Bien qu'il puisse être considéré comme une sous-catégorie du film d'action, le film d'arts martiaux ou de kung-fu possède son identité, avec ses caractéristiques. Caractéristiques qui ont pu devenir caricaturales avec le succès du genre dans les années 1970.
Mais peu de personnes se sont essayées à le parodier. Alors que le film catastrophe y a eu droit, de même que pour le film d'horreur, le film d'espionnage (Austin Powers), les films de black-exploitation, et tant d'autres genres et sous-genres moqués et détournés. A ma connaissance, seul John Landis s'y est essayé dans Hamburger film sandwich, parmi d'autres sketchs parodiant toute une gamme large du cinéma. C'était en 1977. Il doit y en avoir d'autres, mais ils se cachent, les vils peureux.
En 2002, crevant l'écran, Kung Pow vient corriger l'injustice à grands coups de taloches. Et avec quel panache ! Car le film reprend les images de Tigre indomptable, un film d'action hong-kongais de 1976 mais en incorporant de nouveaux acteurs, de nouveaux doublages, de nouveaux bruitages. De nouvelles scènes ont même été tournées aussi pour s'ajouter à joyeux foutoir parodique.
Le film rappelle la démarche de Woody Allen dans Lily la tigresse en 1966, en détournant complètement un film d’espionnage japonais. Kung-Fu Pow y ajoute les effets spéciaux du vingt-et-unième siècle.
L'histoire est d'ailleurs presque le résumé de tant de films d'arts martiaux de cette époque. L’Élu veut venger la mort de sa famille. Heureusement pour lui, il maîtrise le kung-fu depuis son plus jeune âge.
Dans la grande liste des points à parodier du cinéma de kung-fu, Kung Pow n'oublie rien, en premier lieu ses scénarios souvent indigents. Mais aussi les cascades improbables, les petits cris insupportables, les doublages en décalage, les plans de caméra à donner le vomi, les faux raccords et autres problèmes de réalisation. Et, visiblement, il y avait déjà de la matière sur Tigre indomptable.
Mais il le fait aussi en y ajoutant sa propre patte. C'est parodié avec un certain sens de l'absurde. En y incorporant des petits détails sur les images d'époque. En détournant avec merveille les dialogues par rapport à ce qui est montré. Et avec des nouvelles scènes. Hélas, le film est moins convaincant quand il ne se sert plus du film original. Certaines scènes s'éternisent, comme le tabassage à bâtons ou le combat contre la vache.

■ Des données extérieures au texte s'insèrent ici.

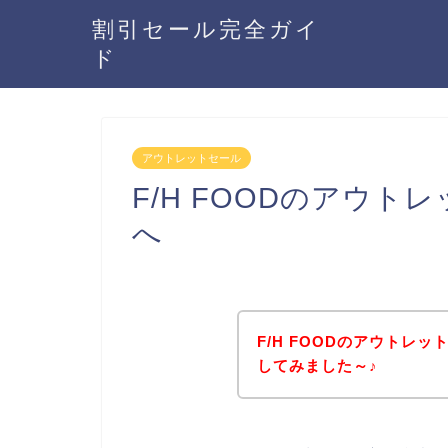
割引セール完全ガイ
ド
アウトレットセール
F/H FOODのアウ
へ
F/H FOODのアウトレ
してみました～♪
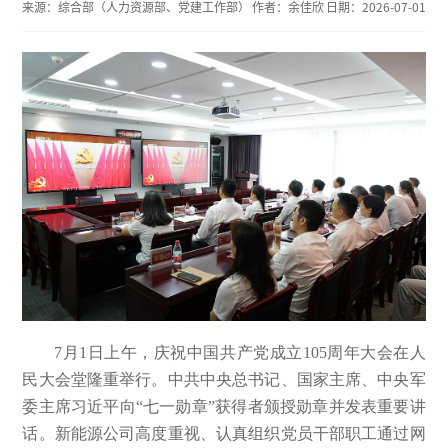
来源：
综合部（人力资源部、党建工作部）
作者：
余佳欣
日期：
2026-07-01
7月1日上午，庆祝中国共产党成立105周年大会在人
民大会堂隆重举行。中共中央总书记、国家主席、中央军
委主席习近平向“七一勋章”获得者颁授勋章并发表重要讲
话。新能源公司高度重视、认真组织党员干部职工通过网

Les incrustations sur la pellicule sont assez bluffantes, comme celle du remplacement du personnage principal par Steve Oederkek. On remarque l'ajout ou la modification numérique de temps en temps mais dans l'ensemble, c'est assez bien fait. Alors que nous sommes en 2002. Mais d'autres effets spéciaux ont mal vieilli, surtout ceux en images de synthèse, comme la vache, assez embarrassante.

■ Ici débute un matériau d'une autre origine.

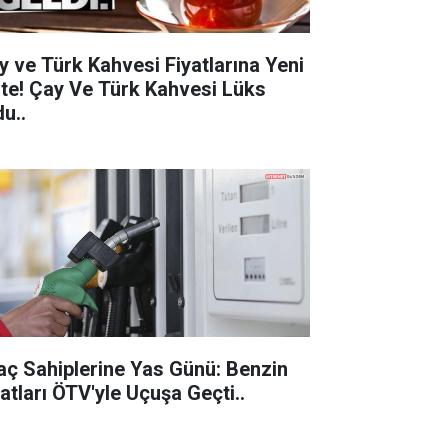
y ve Türk Kahvesi Fiyatlarına Yeni
 Çay Ve Türk Kahvesi Lüks
u..
aç Sahiplerine Yas Günü: Benzin
Fiyatları ÖTV'yle Uçuşa Geçti..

On pourrait aussi reprocher au film d'aller parfois trop loin dans l'absurde, surtout dans les scènes ajoutées, alors que tous ses gags parodiques fonctionnent bien mieux.
Mais c'est dans l'ensemble une assez belle réussite, que l'on doit à Steve Oedekerk. Acteur principal, producteur, réalisateur du film. Un grand monsieur de la comédie américaine, surtout connu pour Ace Ventura en Afrique, Le Docteur Foldingue, Jimmy Neutron ou Bruce tout puissant, avec des implications différentes sur ces projets. Et quelques comédies moins connues mais fort appréciées selon interweb qu'il va falloir découvrir.
Il manque une certaine constance dans l'humour pour que Kung Pow soit une grande comédie, qui ne connaît pas de demi-mesure. Il aurait parfois gagné à ne pas ajouter du contenu à l'oeuvre originale, c'est son détournement et la parodie du genre qu'il crée ainsi qui est la partie la plus réussie du film. Mais cela se joue à peu, et permet à Kung Pow de se classer dans les bonnes curiosités du cinéma comique américain.